## [Aufgaben]
1. Beantworte anhand des Textes über Fortuna Düsseldorf diese Fragen:
(a) An welcher Stelle hat sich Andre Hoffmann verletzt?
(b) Mit welchem Ergebnis gewann die Fortuna beim SV Darmstadt?
(c) Auf welchem Tabellenplatz steht die Mannschaft nach 16 Spielen?
2. Führe den Text über Fortuna Düsseldorf nach seinem letzten Satz weiter.
== Textauszug ==
Fortuna Düsseldorf: Wer kann spielen, wer fehlt?

Wer spielen kann, ist vor allem dann die Frage, wenn es um die personelle Besetzung der Abwehr geht. Denn da ist die Luft richtig dünn. Innenverteidiger Andre Hoffmann hat sich am Halswirbel verletzt. Zudem fällt Stamm-Rechtsverteidiger Matthias Zimmermann corona-erkrankt aus. Dadurch war F95-Trainer Christian Preußer zuletzt gezwungen, auf eine Dreierkette umzustellen. Nun hat sich aber auch Kapitän Adam Bodzek Rippen gebrochen. Der spielte in der Dreierkette den rechten Innenverteidiger. Es wird also personell ziemlich eng in der Defensive der Fortuna.
Zudem fallen mit Dawid Kownacki und womöglich auch Shinta Appelkamp in der Offensive zwei Spieler mit Startelf-Potenzial aus.

Was hat Düsseldorf zu bieten?

Unteres Mittelmaß – das fasst es wohl ganz gut zusammen, was Fortuna Düsseldorf diese Saison bisher geboten hat. Nach siegreichem Start in die Saison gab es drei Niederlagen in den folgenden vier Spielen (und ein Unentschieden). Es folgte eine ausgeglichene Bilanz, ehe wieder drei Niederlagen in vier Spielen zuletzt folgten. Etwas überraschend konnte das Team dann aber beim SV Darmstadt mit 3:1 gewinnen (xG: 0.8 – 2.3) und steht nun nach 16 Spielen mit 19 Punkten auf Platz 11 in der Tabelle.
Das passt tatsächlich ziemlich gut zusammen mit den xG-Werten: Aus einem eigenen xG von 21.3 hat die Fortuna 22 Tore erzielt und bei einem gegnerischen xG von 24.1 hat die Fortuna 23 Gegentore gefangen. Nimmt man nur die xG-Werte als Maßstab, so steht Fortuna Düsseldorf genau da, wo sie hingehört.
===
== Datenauszüge ==
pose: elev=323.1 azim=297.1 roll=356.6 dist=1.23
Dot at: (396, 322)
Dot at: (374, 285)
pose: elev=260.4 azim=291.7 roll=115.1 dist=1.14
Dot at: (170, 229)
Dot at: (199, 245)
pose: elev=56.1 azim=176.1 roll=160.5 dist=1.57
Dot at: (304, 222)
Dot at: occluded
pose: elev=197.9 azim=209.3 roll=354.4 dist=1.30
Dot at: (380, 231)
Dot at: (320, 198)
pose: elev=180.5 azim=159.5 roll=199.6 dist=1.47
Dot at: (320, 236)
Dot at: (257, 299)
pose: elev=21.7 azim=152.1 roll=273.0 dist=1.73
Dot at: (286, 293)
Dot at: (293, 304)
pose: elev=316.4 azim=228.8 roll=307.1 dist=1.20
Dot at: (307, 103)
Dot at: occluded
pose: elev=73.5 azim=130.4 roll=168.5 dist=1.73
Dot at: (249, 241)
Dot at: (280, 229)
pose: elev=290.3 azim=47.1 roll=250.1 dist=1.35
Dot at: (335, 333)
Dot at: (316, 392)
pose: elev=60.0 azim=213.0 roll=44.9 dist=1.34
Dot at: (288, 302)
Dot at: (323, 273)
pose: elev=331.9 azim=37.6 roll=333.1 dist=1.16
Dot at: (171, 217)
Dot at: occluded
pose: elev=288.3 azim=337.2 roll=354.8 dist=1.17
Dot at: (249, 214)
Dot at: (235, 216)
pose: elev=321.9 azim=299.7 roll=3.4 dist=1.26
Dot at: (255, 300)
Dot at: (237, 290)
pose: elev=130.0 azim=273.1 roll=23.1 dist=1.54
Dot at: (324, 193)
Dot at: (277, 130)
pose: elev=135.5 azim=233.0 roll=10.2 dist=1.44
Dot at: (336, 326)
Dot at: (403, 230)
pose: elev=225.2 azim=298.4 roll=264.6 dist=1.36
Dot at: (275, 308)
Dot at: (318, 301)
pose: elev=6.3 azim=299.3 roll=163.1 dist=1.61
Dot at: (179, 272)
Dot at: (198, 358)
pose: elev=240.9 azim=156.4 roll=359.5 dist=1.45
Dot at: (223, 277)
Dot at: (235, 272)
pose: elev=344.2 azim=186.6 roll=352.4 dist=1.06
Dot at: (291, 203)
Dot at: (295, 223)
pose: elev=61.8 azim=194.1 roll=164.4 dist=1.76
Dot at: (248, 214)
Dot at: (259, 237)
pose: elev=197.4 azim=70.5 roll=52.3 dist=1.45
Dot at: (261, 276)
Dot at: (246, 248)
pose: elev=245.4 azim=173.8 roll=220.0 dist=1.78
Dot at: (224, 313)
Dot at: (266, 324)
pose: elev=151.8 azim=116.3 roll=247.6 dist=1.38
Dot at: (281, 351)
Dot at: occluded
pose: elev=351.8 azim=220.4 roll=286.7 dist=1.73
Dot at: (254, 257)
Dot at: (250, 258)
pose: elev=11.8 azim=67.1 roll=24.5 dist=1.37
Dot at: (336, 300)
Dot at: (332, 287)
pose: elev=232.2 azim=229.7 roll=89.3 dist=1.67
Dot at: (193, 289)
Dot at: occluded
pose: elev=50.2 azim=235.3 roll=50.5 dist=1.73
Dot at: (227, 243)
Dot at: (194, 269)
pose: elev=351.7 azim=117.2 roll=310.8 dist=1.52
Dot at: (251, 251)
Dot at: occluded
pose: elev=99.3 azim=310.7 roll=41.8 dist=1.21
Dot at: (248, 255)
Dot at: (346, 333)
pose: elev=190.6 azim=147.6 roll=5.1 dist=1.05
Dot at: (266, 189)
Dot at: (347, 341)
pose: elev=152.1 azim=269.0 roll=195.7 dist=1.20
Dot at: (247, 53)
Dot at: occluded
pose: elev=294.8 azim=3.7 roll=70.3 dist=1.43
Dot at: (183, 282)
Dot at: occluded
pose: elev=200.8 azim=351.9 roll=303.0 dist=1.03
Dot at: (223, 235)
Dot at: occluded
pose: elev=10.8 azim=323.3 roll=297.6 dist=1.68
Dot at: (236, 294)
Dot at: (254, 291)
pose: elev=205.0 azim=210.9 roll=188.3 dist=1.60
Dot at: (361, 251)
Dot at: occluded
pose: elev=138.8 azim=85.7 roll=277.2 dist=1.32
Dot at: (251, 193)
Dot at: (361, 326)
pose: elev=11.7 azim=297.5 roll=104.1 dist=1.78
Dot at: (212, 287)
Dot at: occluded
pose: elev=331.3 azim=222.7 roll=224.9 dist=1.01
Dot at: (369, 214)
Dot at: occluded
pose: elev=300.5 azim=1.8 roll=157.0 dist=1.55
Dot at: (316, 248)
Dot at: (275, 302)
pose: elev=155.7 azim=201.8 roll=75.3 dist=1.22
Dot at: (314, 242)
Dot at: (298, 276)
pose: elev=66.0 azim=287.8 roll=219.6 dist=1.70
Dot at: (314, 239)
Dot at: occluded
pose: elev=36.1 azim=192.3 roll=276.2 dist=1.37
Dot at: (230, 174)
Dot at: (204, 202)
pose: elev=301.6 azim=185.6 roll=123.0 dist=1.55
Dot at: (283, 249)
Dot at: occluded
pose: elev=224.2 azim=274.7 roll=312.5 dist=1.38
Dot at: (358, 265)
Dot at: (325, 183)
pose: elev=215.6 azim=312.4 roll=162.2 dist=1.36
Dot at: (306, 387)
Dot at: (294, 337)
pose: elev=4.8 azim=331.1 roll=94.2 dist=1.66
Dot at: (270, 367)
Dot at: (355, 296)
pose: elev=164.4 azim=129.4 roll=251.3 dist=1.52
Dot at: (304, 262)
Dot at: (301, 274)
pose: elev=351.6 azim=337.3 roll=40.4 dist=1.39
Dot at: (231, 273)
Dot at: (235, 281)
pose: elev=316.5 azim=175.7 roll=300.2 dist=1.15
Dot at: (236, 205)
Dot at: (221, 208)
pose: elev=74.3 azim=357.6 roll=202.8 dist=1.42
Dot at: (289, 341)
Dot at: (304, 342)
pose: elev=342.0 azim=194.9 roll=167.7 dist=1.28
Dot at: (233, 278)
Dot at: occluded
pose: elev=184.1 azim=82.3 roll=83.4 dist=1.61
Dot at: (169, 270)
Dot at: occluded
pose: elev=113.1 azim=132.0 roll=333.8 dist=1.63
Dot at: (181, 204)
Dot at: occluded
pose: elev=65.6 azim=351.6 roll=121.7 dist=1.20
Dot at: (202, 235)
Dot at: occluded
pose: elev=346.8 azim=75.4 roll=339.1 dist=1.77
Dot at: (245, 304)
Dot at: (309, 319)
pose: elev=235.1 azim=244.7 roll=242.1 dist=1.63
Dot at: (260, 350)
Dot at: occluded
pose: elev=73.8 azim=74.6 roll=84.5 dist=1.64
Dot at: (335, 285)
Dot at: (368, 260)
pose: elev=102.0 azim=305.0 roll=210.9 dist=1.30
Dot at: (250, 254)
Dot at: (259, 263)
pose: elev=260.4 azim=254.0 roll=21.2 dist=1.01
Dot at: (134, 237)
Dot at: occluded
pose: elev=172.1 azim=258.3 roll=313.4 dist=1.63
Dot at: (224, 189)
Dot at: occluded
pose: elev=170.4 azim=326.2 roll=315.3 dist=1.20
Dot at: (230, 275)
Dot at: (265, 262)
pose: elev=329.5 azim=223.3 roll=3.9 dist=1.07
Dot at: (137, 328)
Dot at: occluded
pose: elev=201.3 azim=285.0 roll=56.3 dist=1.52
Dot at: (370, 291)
===
## [Lösungen]
1.
(a) Am Halswirbel.
(b) Mit 3:1.
(c) Auf Platz 11.

2.
Spielerisch ist das schon anders zu dem, was der FC St. Pauli zuletzt erlebt hat. Denn es wirkt zwar nicht so (durchschnittlicher xG-Wert der letzten fünf Spiele: 0.8), aber Fortuna Düsseldorf probiert offensiv eine ganze Menge aus und ist dort sehr aktiv. Das Team schlägt die zweitmeisten Flanken, geht am dritthäufigsten ins Dribbling, spielt die sechstmeisten Pässe ins Angriffsdrittel und hat im 16er die viertmeisten Ballkontakte. Das klingt nicht unbedingt nach einem Team, dem es offensiv an Durchschlagskraft fehlt. Das tat es aber zuletzt ziemlich deutlich. So sehr, dass beim letzten Heimspiel auch verbal erhebliche Kritik an Christian Preußer geäußert wurde (wie Jens im VdS berichtet).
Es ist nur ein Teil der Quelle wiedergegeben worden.